» **TASK OBJECTIVE**: Please pick up the essay below about becoming a copywriter instead of Ford Prefect, and continue it from its last sentence.

» **TEXT UNDER STUDY**:
I treated myself this week. I treated myself to £300 worth of a book series that I already own as ebooks, audio books, a leather-bound collected edition hardback, and ratty paperbacks I bought with my paper round money in 2001 that I think my mate Sam lost when she moved1.
I’m not feeling flush. I bought them out of my inheritance from my gran, who died a few weeks ago.
I did her eulogy.
Didn’t say fuck once.
I did her eulogy, because it was my job, and she wanted me to do it, because she knew I was a good copywriter.
And it got me thinking.
I didn’t always want to be this.
I didn’t want to be a marketing writer, an advertising strategist, a some-time (mostly unpaid) public speaker and a salesman in print.
I wanted to be a roving reporter. I wanted to travel the world’s seedy bars and nightspots, not just its conference centres and business parks.
I wanted to write about weirdos and weird drinks, not necessarily ancillary insurance services.
I wanted to be Ford Prefect.
I’ve thought it before. In meetings when someone explains why their SaaS idea is different to the nineteen I’ve written about in the past ten months.
Before going on stage.
While being booed off stage.
After recieving the ninth round of amends.
I didn’t want to be this.
I wanted to be Ford Prefect.
The book version, as a preference. David Dixon from the BBC series if that wasn’t available. The radio version if needs be, or Mos Def if it meant getting out of a particularly bad meeting.
I’m only doing this job because I wanted to be Ford Prefect.
I wanted to write for the Hitchhiker’s Guide to the Galaxy. Or the next best thing.
So I did, for a time. As a teenager, as a University student. I wrote for the BBC’s hitchhiker’s guide project h2g2.
It taught me a lot.
How to write for an audience, not just yourself.
How to handle feedback from others.
How to fight your corner when that feedback’s wrong and you know it.
How to pitch for a job as a junior copywriter2 and land it.
I learned why I write.
Because I’m not a poet. I write to inform. To persuade.
I write because if you can inform and persuade people, they’ll pay you to write more.

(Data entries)
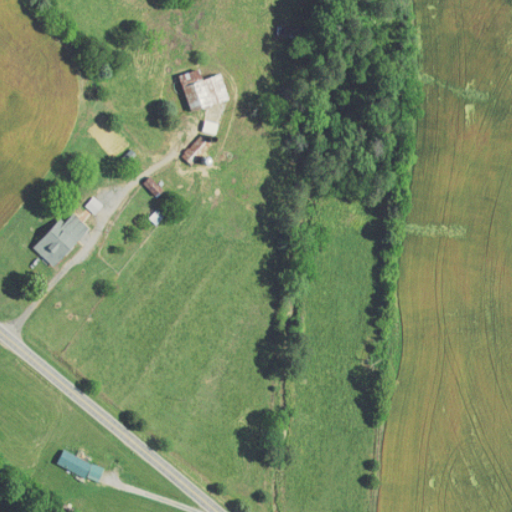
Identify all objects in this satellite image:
building: (202, 88)
building: (196, 148)
building: (93, 203)
building: (60, 237)
road: (89, 247)
road: (111, 419)
building: (80, 465)
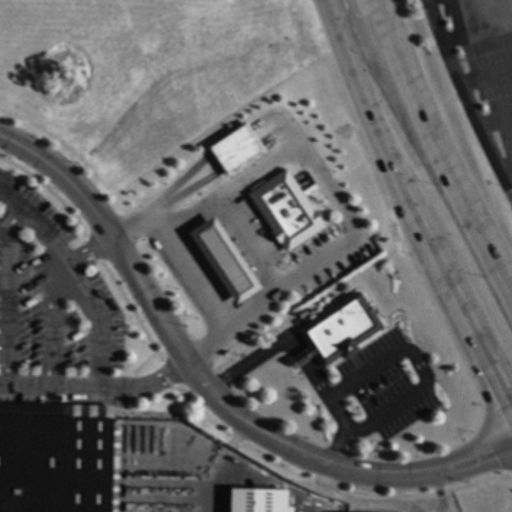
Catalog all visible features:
parking lot: (479, 73)
road: (468, 99)
building: (234, 148)
building: (234, 149)
road: (435, 157)
road: (324, 193)
road: (434, 201)
road: (410, 209)
gas station: (285, 210)
building: (284, 211)
road: (248, 245)
road: (52, 246)
building: (223, 261)
building: (224, 261)
road: (190, 277)
road: (7, 293)
road: (50, 317)
parking lot: (52, 318)
building: (339, 327)
building: (336, 332)
road: (291, 344)
road: (418, 365)
road: (100, 370)
road: (50, 390)
road: (208, 392)
road: (337, 450)
building: (57, 458)
building: (50, 464)
building: (256, 500)
building: (256, 500)
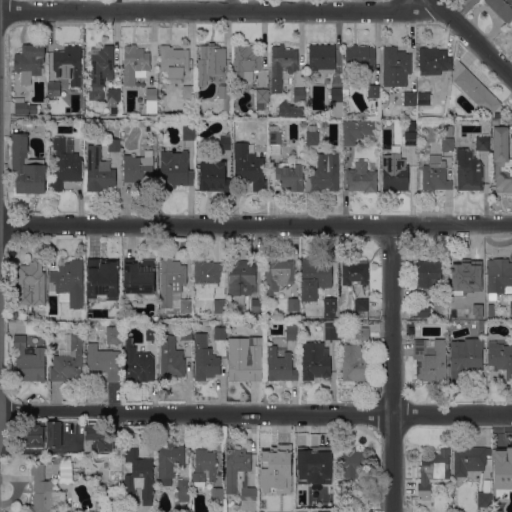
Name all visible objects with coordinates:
building: (500, 7)
building: (502, 8)
road: (217, 9)
building: (511, 26)
road: (473, 38)
building: (320, 57)
building: (360, 57)
building: (361, 57)
building: (323, 58)
building: (172, 60)
building: (174, 60)
building: (432, 60)
building: (434, 60)
building: (28, 61)
building: (209, 61)
building: (245, 61)
building: (246, 61)
building: (30, 62)
building: (136, 62)
building: (211, 62)
building: (67, 63)
building: (69, 63)
rooftop solar panel: (111, 63)
building: (133, 63)
building: (281, 64)
building: (282, 65)
rooftop solar panel: (94, 66)
building: (101, 66)
building: (394, 66)
building: (396, 66)
building: (99, 69)
rooftop solar panel: (94, 78)
rooftop solar panel: (102, 78)
building: (54, 88)
building: (372, 88)
building: (473, 88)
building: (474, 88)
building: (223, 91)
building: (374, 91)
building: (189, 92)
building: (298, 93)
building: (112, 94)
building: (114, 95)
building: (299, 95)
building: (335, 95)
building: (226, 96)
building: (262, 97)
building: (416, 97)
building: (149, 98)
building: (260, 98)
building: (424, 98)
building: (411, 99)
building: (151, 100)
building: (337, 100)
building: (24, 106)
building: (24, 107)
building: (289, 109)
building: (290, 109)
building: (496, 122)
building: (355, 129)
building: (356, 130)
building: (187, 131)
building: (189, 131)
building: (312, 135)
rooftop solar panel: (272, 136)
building: (311, 137)
building: (408, 137)
building: (410, 138)
building: (275, 139)
building: (226, 141)
building: (481, 142)
building: (483, 143)
building: (114, 144)
building: (448, 144)
rooftop solar panel: (89, 152)
rooftop solar panel: (96, 155)
building: (502, 158)
building: (501, 160)
building: (64, 162)
building: (66, 163)
building: (26, 166)
building: (138, 166)
building: (24, 167)
building: (138, 167)
building: (173, 168)
building: (247, 168)
building: (250, 169)
building: (98, 170)
building: (99, 170)
building: (175, 170)
building: (468, 170)
building: (469, 170)
building: (323, 171)
building: (393, 171)
building: (326, 172)
building: (397, 173)
building: (434, 173)
building: (290, 174)
building: (436, 174)
building: (213, 175)
building: (214, 176)
building: (289, 177)
building: (360, 177)
building: (362, 177)
road: (256, 224)
rooftop solar panel: (126, 265)
building: (353, 271)
building: (355, 271)
building: (462, 271)
building: (428, 273)
building: (277, 274)
building: (430, 274)
building: (464, 274)
building: (497, 274)
building: (137, 275)
building: (206, 275)
building: (278, 275)
building: (314, 276)
building: (315, 276)
building: (101, 277)
building: (139, 277)
building: (241, 277)
building: (242, 277)
building: (499, 277)
building: (170, 278)
building: (102, 279)
building: (67, 280)
building: (69, 281)
building: (172, 281)
building: (31, 282)
building: (31, 282)
rooftop solar panel: (140, 289)
building: (294, 304)
building: (359, 304)
building: (362, 304)
building: (184, 305)
building: (217, 305)
building: (479, 305)
building: (186, 306)
building: (329, 306)
building: (330, 306)
building: (511, 307)
building: (220, 308)
building: (257, 308)
building: (422, 308)
building: (491, 310)
building: (424, 311)
building: (361, 315)
building: (361, 322)
building: (290, 330)
building: (292, 330)
building: (329, 330)
building: (330, 330)
building: (360, 332)
building: (152, 333)
building: (186, 333)
building: (220, 333)
building: (362, 333)
building: (111, 334)
building: (114, 334)
rooftop solar panel: (418, 340)
rooftop solar panel: (418, 346)
building: (463, 356)
building: (466, 356)
building: (499, 356)
building: (500, 357)
building: (170, 358)
building: (171, 358)
building: (204, 358)
building: (243, 358)
building: (67, 359)
building: (205, 359)
building: (314, 359)
building: (429, 359)
building: (431, 359)
building: (29, 360)
building: (316, 360)
building: (28, 361)
building: (102, 361)
building: (103, 361)
building: (69, 362)
building: (138, 362)
rooftop solar panel: (418, 362)
building: (353, 363)
building: (354, 363)
building: (245, 365)
building: (279, 365)
building: (138, 366)
building: (281, 366)
road: (391, 367)
road: (255, 412)
building: (43, 434)
building: (52, 434)
building: (100, 436)
building: (31, 440)
road: (40, 449)
building: (469, 460)
building: (470, 460)
building: (170, 461)
building: (311, 462)
building: (167, 463)
building: (352, 463)
building: (273, 464)
building: (349, 464)
building: (203, 465)
building: (312, 466)
building: (204, 467)
building: (274, 467)
building: (502, 467)
building: (503, 468)
building: (431, 469)
building: (432, 470)
building: (139, 476)
building: (238, 477)
building: (240, 477)
building: (138, 478)
building: (182, 489)
building: (183, 490)
building: (301, 491)
building: (43, 492)
building: (45, 492)
building: (288, 492)
building: (328, 492)
building: (217, 494)
building: (484, 500)
building: (366, 510)
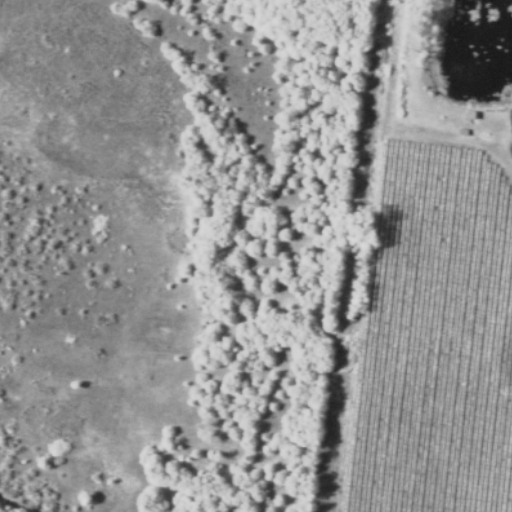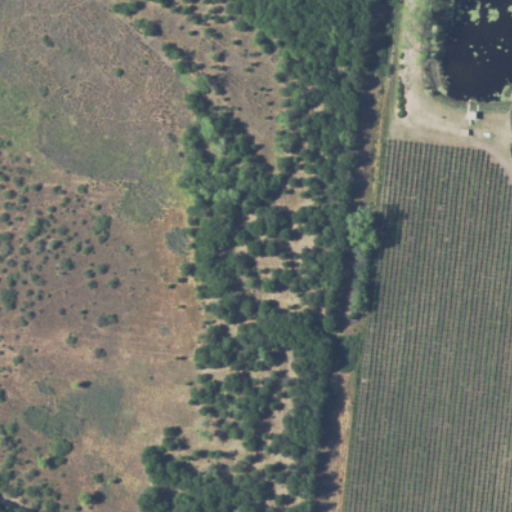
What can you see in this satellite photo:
road: (16, 502)
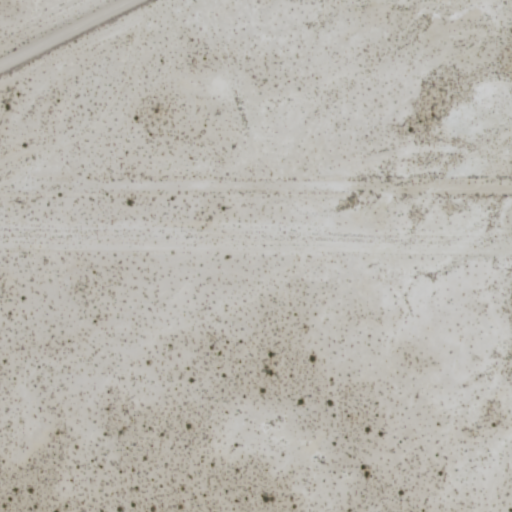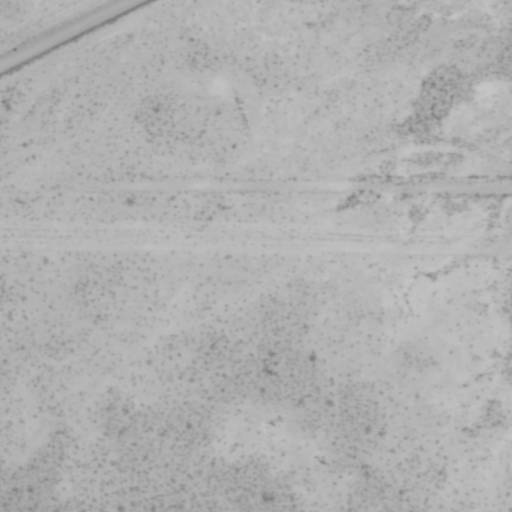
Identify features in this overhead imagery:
road: (68, 33)
airport: (256, 386)
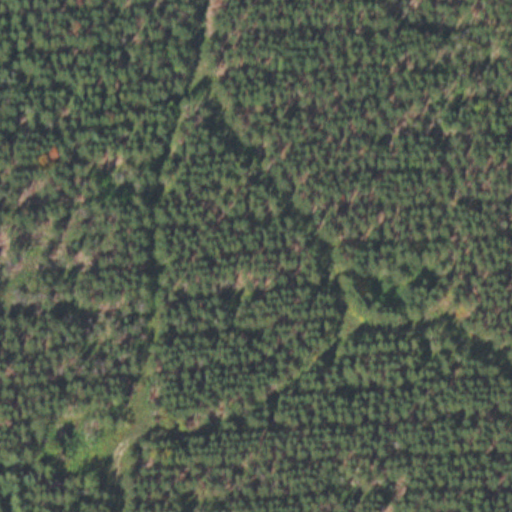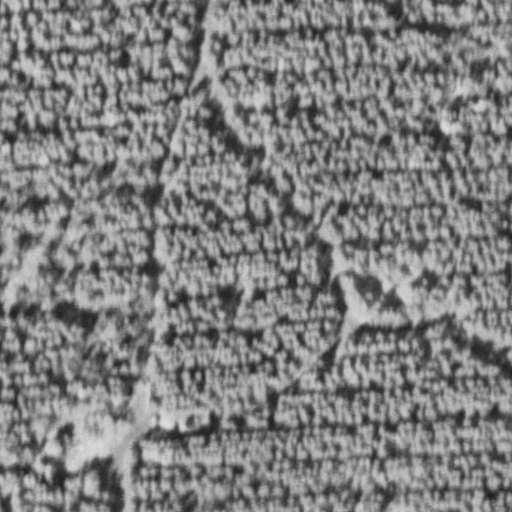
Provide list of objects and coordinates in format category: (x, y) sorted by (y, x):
road: (293, 245)
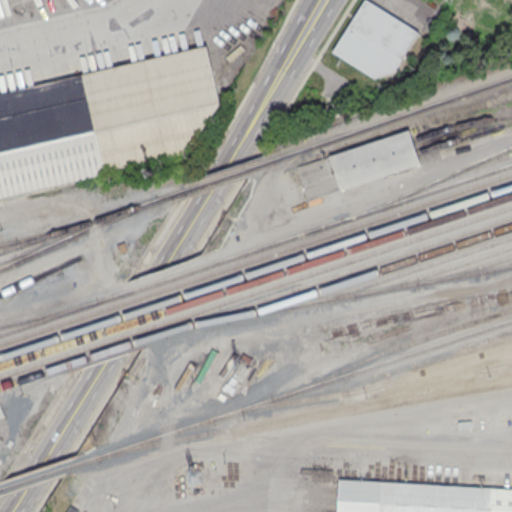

» **ANSWER FOR THE TASK**:
And much like Ford Prefect, I write because I’m fucking great at at, and not much good at much else.
Maybe, then, that’s the key.
Maybe you don’t need a copywriter who wants to be David Ogilvy or Fay Wheldon or Howard Gossage.
Maybe you should trust someone who always, deep down, wanted to be Ford Prefect.
Because Ford Prefect, at least, knew how to cut the shit and boil things down to a key message.
Huh. Turns out Douglas Adams invented Message First. Who knew?
Something mint - something French
God, that was all a bit meandering, wasn’t it? A bit personal? A bit confessional? A bit like someone who’s taken too long off because of family shit trying to get back on the horse?
You know what isn’t any of that?
This.
Two lines and a CTA. Print perfection.
IT DOESN’T MAKE YOU MORE ATHLETIC
But it does support performance and improve hydration.
That’s how you get to the point.
Step one, take the piss by destroying an objection put into the customer’s head by shit marketers.
Step two. Give an actual, reasonable benefit.
Step three, let them know they can disponible it in en pharmacie.
Bish, bash, bosh.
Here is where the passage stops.